(Record extracts)

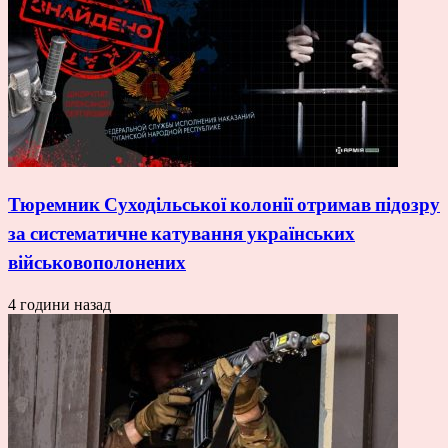
Тюремник Суходільської колонії отримав підозру
за систематичне катування українських
військовополонених
4 години назад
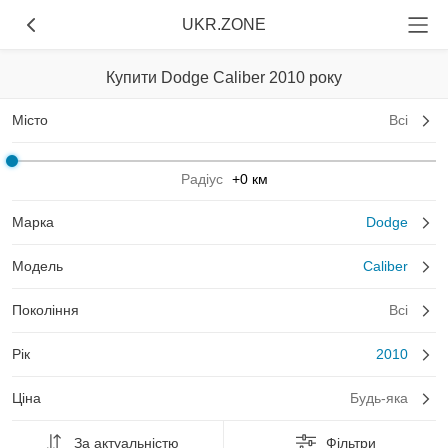
UKR.ZONE
Купити Dodge Caliber 2010 року
Місто
Всі
Радіус
+0 км
Марка
Dodge
Модель
Caliber
Покоління
Всі
Рік
2010
Ціна
Будь-яка
За актуальністю
Фільтри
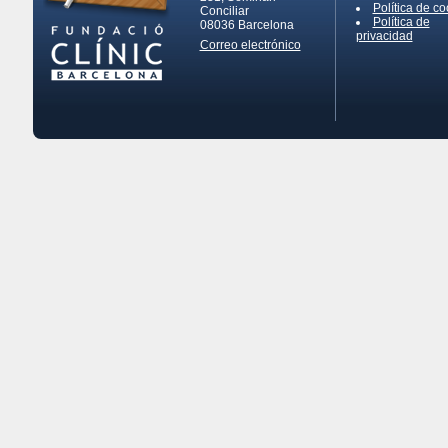
Política de co
Conciliar
Política de
08036
Barcelona
privacidad
Correo electrónico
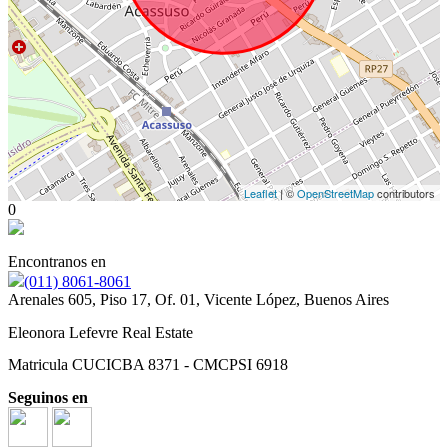
Leaflet
| ©
OpenStreetMap
contributors
0
Encontranos en
(011) 8061-8061
Arenales 605, Piso 17, Of. 01, Vicente López, Buenos Aires
Eleonora Lefevre Real Estate
Matricula CUCICBA 8371 - CMCPSI 6918
Seguinos en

(End Record extracts)

# What is needed
A verbatim transcription is required of the lines from the one with "contributors" through the final line of the entries above, and of nothing else.

# Expected answer
contributors
0
Encontranos en
(011) 8061-8061
Arenales 605, Piso 17, Of. 01, Vicente López, Buenos Aires
Eleonora Lefevre Real Estate
Matricula CUCICBA 8371 - CMCPSI 6918
Seguinos en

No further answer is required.